While we're at it lets scrap the DOM too. It's really painful to see how much
it is being contorted to suit the application paradigm.

------
jiaaro
Wow. In retrospect, when we needed general conditionals in CSS, we got just
one, very specialized one, and the rest was swept under the rug.

How did I miss that until now?

------
artificialidiot
So, until we have a full blown prolog interpreter for CSS layout calculation,
someone will always complain CSS is not sufficient. What a surprise...

Maybe we should update CSS to include object oriented features too. Then we
can have abstract factory methods for our reusable components. Throw in an
optional type checker for good measure while we are at it.
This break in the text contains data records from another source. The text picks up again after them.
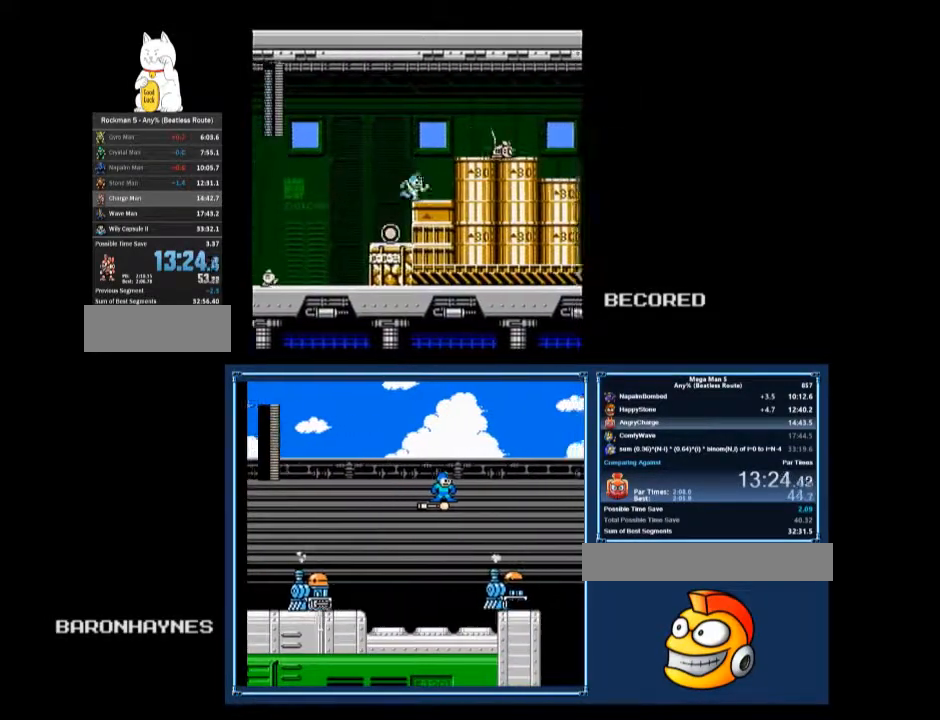
{"buttons": ["DPAD_DOWN", "DPAD_RIGHT"], "events": [[33, "A", "down"], [67, "A", "up"], [100, "DPAD_DOWN", "up"], [133, "A", "down"], [267, "B", "down"], [333, "DPAD_DOWN", "down"], [367, "A", "up"], [367, "B", "up"]]}
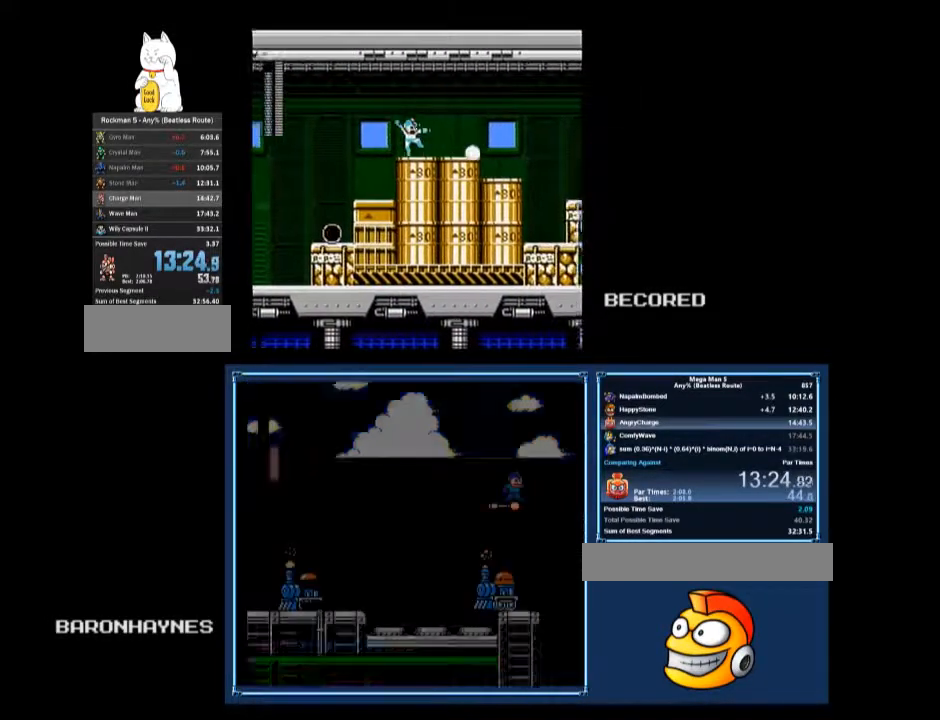
{"buttons": ["DPAD_DOWN", "DPAD_RIGHT"], "events": [[233, "A", "down"], [267, "A", "up"]]}
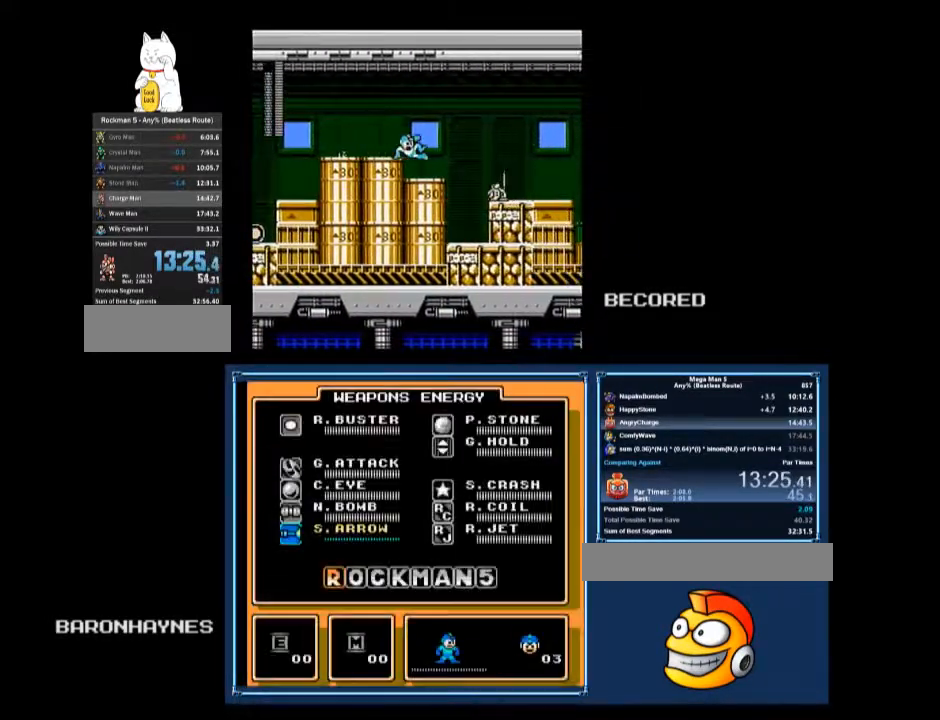
{"buttons": ["DPAD_DOWN", "DPAD_RIGHT"], "events": [[333, "A", "down"], [433, "A", "up"]]}
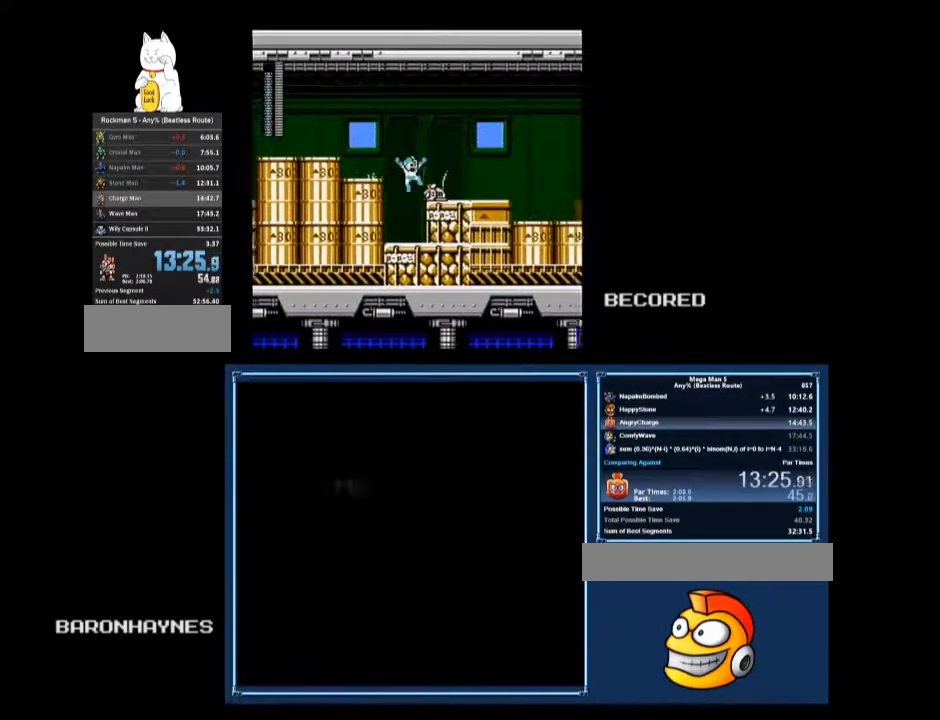
{"buttons": ["DPAD_RIGHT"], "events": [[233, "B", "down"], [267, "A", "down"], [367, "DPAD_DOWN", "up"], [433, "A", "up"], [433, "B", "up"]]}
Please people, CSS and HTML only ever have had a single layout algorithm.
Maybe it is not terribly flexible but it is good for limited width and
unlimited unknown height presentation of a single stream of content. If your
content genuinely calls for a different layout, please consider using
something else other than CSS and HTML.

While I appreciate the endless efforts to workaround and improve the layout
capabilities of CSS, may I suggest embracing the limited nature of this stack
and design accordingly?

Maybe, if we admit the "content" arrive, is rendered and consumed
sequentially, we would relieve ourselves the burden of beating CSS into
submission whenever we want to diverge; with the added benefit of making life
easier for those who can't see.

You wouldn't shy away from a little bit of challenge of learning something
more suitable for you purposes, right?

------
masklinn
TFAA apparently decided on an eye-grabbing headline rather than one which
matched his article. It probably works, but it's sad: his actual thesis is
that media queries are insufficient or the wrong tool.

As acabal notes, the core issue is that CSS was originally for styling
documents, and media-queries work in that framework: they're about laying out
or formatting a document, not a component within the document.
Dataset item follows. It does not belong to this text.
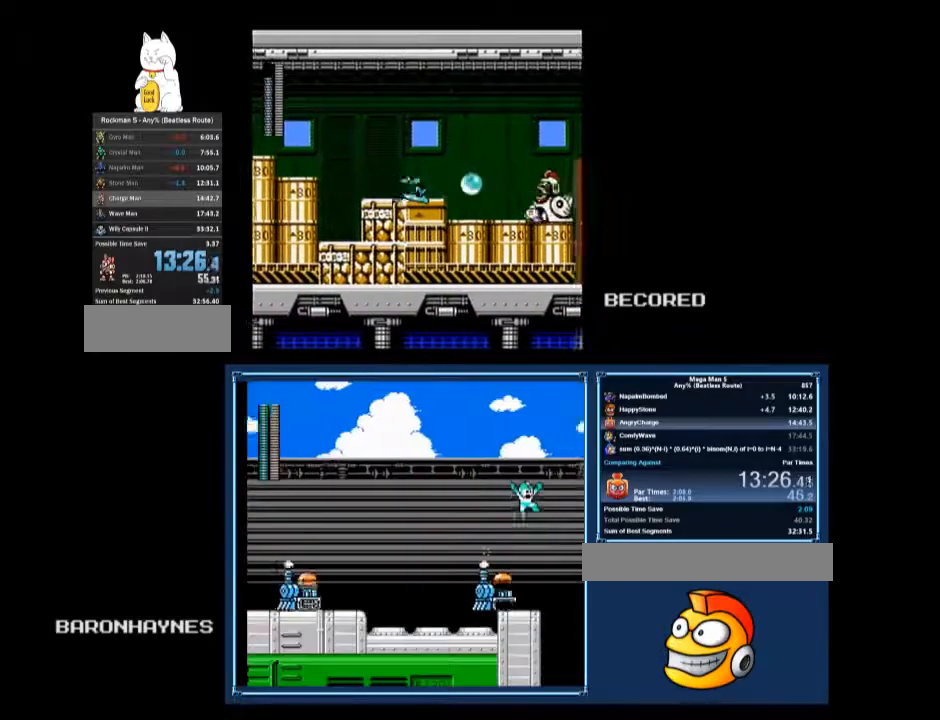
{"buttons": [], "events": [[467, "DPAD_RIGHT", "up"]]}
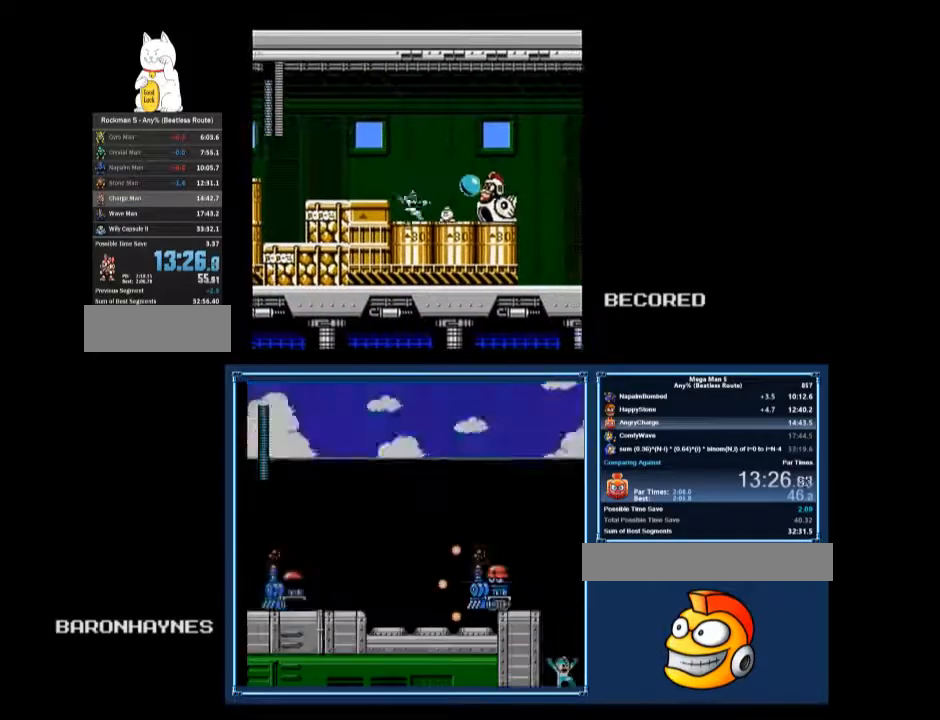
{"buttons": ["DPAD_DOWN", "DPAD_RIGHT"], "events": [[67, "A", "down"], [100, "B", "down"], [100, "DPAD_RIGHT", "down"], [133, "DPAD_DOWN", "down"], [200, "A", "up"], [200, "B", "up"]]}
Which is of course the wrong approach if you're creating
distributable/reusable components and blocks. Media queries are not a hack and
are probably necessary: the final author will use them to lay out his
site/page responsively.

But they're not _sufficient_ , because the inner layout of a sub-element is
impacted more by the element's size than the viewport's (the sub-element's
positioning and size on the other hand are affected by the viewport).

All in all, the article is a good note of a real problem. But its headline
stinks for the usual reasons.

------
websitescenes
Your not using media queries correctly if your having these issues. If you
want widgets to be responsive to a parent element then make them fluid. The
fluid technique has been around since the beginning and doesn't require media
queries. I keep seeing people talking about crazy new units and grid systems,
etc, etc. Just learn how to use media queries correctly... Sounds like you are
using too many breakpoints. General breakpoints with percentage widths can do
anything.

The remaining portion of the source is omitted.